Three sets and concepts for using clear outs and attacking the defense in space.
Defending a dynamic player in space is difficult. Defending a dynamic player coming downhill into enlarged gap space can be near impossible.
Clear outs can be of great aide when you need a basket late in a game or to stop a run, want to exploit a speed mismatch or attack a defender in foul trouble.
Below are three ways to clear out the defense and attack an empty side.
This set creates multiple clear out opportunities for players of different positions. Elbow Clear simply begins with a a clear out for the point guard (Frame 1 below) or an elbow entry to a big (Frame 2 below) who may have an athletic advantage. (Click the image below to add Elbow Clear to your FastDraw library.)
The third clear out opportunity comes for the guard (Player 3 in the diagram above) cutting over Player 4 if Player 4 declines the attack.
Player 4 must attack upon the catch and if they do not, hand off to Player 3 cutting over the top.
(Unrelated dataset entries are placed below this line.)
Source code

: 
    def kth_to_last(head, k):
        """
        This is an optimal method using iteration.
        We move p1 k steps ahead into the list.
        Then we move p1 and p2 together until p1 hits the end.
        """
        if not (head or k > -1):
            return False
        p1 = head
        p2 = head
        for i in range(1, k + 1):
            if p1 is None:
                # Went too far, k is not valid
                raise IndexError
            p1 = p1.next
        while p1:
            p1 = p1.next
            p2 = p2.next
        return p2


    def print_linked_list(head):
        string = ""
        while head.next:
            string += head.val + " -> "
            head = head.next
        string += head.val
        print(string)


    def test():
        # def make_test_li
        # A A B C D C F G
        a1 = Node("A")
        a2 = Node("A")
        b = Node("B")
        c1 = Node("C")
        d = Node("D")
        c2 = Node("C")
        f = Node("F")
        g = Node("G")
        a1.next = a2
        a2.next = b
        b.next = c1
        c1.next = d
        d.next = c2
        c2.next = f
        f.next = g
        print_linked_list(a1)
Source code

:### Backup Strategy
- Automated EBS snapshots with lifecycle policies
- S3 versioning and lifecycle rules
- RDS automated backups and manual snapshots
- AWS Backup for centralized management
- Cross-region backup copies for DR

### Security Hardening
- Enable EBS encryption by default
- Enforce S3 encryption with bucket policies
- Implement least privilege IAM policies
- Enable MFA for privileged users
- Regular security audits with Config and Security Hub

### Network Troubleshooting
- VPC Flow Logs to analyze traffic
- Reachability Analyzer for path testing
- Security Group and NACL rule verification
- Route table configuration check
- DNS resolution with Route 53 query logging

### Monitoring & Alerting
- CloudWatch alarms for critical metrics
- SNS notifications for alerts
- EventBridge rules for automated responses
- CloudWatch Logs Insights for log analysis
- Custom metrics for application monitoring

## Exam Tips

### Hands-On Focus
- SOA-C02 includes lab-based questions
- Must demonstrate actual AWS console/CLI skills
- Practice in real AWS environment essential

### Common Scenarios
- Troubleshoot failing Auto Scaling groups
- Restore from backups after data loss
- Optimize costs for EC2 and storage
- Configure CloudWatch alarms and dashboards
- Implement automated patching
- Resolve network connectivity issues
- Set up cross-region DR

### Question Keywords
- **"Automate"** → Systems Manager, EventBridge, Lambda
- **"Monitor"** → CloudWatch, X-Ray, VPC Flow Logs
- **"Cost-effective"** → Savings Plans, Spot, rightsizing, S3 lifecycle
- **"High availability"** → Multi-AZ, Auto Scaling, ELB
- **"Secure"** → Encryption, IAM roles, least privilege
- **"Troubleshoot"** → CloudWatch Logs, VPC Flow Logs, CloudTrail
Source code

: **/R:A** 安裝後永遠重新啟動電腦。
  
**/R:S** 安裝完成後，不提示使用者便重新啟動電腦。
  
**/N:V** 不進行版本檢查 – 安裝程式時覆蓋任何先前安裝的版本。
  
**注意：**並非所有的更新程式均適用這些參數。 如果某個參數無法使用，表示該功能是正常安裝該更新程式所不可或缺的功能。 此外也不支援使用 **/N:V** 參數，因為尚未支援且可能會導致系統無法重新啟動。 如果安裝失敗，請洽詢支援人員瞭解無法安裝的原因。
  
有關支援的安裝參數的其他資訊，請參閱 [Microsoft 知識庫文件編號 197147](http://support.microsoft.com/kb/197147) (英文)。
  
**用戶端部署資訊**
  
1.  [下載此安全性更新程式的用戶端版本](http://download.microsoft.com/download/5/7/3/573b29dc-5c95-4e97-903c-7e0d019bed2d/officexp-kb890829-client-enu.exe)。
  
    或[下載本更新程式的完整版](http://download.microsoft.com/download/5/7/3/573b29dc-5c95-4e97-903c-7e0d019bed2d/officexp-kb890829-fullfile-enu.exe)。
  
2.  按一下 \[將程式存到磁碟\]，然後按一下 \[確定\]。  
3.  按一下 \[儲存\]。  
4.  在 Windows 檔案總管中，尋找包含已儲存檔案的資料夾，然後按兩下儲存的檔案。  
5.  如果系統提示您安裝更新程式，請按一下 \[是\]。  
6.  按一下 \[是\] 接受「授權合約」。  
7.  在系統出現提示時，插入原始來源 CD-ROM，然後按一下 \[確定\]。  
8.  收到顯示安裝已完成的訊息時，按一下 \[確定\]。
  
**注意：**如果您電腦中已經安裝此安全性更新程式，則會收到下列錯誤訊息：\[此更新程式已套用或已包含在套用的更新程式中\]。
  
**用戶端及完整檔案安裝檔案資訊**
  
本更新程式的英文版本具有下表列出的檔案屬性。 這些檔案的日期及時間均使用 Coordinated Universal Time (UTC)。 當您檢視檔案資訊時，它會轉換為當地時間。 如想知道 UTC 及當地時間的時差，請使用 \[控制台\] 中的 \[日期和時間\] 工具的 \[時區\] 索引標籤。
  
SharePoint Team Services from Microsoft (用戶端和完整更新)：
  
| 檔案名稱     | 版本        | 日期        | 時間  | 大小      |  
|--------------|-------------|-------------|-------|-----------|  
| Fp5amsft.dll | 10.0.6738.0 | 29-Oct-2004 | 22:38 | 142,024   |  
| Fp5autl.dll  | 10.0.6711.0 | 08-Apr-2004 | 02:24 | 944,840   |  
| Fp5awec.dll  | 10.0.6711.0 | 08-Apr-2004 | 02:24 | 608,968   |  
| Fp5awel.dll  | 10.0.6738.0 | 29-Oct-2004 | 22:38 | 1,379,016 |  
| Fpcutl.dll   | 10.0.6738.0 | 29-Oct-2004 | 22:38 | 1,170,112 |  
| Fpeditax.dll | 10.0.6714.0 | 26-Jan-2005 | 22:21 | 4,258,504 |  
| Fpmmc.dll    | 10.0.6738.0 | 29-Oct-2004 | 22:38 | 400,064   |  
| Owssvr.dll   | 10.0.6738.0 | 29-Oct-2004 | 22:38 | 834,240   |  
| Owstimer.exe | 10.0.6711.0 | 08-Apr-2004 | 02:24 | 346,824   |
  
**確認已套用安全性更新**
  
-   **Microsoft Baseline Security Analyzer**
The side is clear for the attack.
The New Orleans Pelicans are the inspiration of this clear out. Anthony Davis is a unique player who can be a problem for many teams to guard.
With Pitch Go an athletic player can attack an empty side coming downhill off a pitch seamlessly from the break. Player 1 attacks the nail as Player 4 cuts over the top. Player 1 tosses to Player 4 who has an empty side. (Click on the diagrams below to add Pitch Go to your FastDraw library.)
Often teams create with wing ball screens when the ball is advanced via the dribble with an empty corner. Pitch Go takes advantage of the empty side and forces the opposing big to defend the dribble in space.
Through Clear features a “through cut” which creates a natural pick for the ball handler. Combining the through cut with the clear out empties the side for a guard to attack. (Click the image below to add Through Clear to your FastDraw library.)
If Player 1’s drive is stopped and he/she stops near the elbow, Player 4 cuts over the top and takes the handoff or toss from Player 1 and attacks the empty side.
Attacking with clear outs is more than just giving the ball to a special player and getting out of the way. This is not “hero ball” or isolation basketball. Ball and player movement create the gap space and empty the side. Using tosses and hand offs allows players to attack the vacant real estate coming downhill.
Creative use of clear outs can be an effective way to exploit offensive advantages and mismatches.